> _Passage du texte_
Informations légales : prix de location à la page 0,0030€. Cette information est donnée uniquement à titre indicatif conformément à la législation en vigueur.

Extrait

Alphonse Aulard

Polémique et histoire


© Presses Électroniques de France, 2013
AVERTISSEMENT










Je sais qu'il est imprudent de réunir en volume des articles, des conférences, des écrits polémiques qui, improvisés au jour le jour, pour des occasions vite oubliées, n'ont pu être préparés et rédigés avec tout le soin qu'exige un livre. Le lecteur d'un journal, l'auditeur d'une conférence, celui-là pressé, celui-ci distrait, pardonnent aisément ou n'aperçoivent pas les négligences de style, la passion des jugements, les contradictions, les répétitions de mots ou d'idées: le lecteur d'un livre est moins indulgent, non seulement parce qu'il a plus de loisir et qu'il est plus attentif, mais aussi parce que la sympathie que les circonstances avaient créée entre le journaliste et lui a disparu avec ces circonstances, si bien que l'article le plus vif vieillit terriblement en un mois.

Aussi n'ai-je pas la prétention qu'aucune des pages qu'on va lire puisse être considérée comme définitive, ni même comme durable.

> _Extraits des entrées_
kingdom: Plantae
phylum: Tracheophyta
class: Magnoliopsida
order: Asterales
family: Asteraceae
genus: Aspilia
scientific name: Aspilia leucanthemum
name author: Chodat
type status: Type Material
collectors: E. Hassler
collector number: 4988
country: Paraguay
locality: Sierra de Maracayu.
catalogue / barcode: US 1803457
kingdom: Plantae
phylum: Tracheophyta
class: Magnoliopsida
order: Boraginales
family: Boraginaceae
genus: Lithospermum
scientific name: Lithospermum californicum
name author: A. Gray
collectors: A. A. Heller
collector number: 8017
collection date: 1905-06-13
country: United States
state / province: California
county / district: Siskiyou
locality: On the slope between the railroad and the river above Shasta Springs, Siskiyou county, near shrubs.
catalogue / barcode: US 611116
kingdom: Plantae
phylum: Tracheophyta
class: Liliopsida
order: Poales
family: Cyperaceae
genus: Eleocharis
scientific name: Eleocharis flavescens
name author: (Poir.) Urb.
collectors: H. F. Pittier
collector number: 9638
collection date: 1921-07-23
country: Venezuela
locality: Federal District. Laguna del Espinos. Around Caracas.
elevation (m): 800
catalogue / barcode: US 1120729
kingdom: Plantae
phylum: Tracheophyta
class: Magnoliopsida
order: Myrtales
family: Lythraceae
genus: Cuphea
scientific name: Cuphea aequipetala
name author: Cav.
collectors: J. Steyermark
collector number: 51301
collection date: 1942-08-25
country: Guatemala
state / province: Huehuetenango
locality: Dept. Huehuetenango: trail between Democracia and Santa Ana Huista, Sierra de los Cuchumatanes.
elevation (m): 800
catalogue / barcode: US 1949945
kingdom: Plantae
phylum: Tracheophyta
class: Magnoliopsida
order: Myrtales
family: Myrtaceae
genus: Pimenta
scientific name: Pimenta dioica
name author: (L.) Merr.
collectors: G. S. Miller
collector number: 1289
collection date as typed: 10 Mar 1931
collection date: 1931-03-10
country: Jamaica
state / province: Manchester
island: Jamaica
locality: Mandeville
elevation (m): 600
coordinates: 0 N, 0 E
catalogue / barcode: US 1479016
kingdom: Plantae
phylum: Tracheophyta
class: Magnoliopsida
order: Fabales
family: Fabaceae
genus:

> _Tâche donnée_
D'après le passage :
1. Quel prix de location à la page est indiqué ?
2. Quelle maison d'édition est mentionnée avec l'année 2013 ?
3. En combien de temps l'article le plus vif vieillit-il terriblement ?
Les entrées ne servent à rien ici.

> _Résultat de la tâche_
1. 0,0030 €.
2. Les Presses Électroniques de France.
3. En un mois.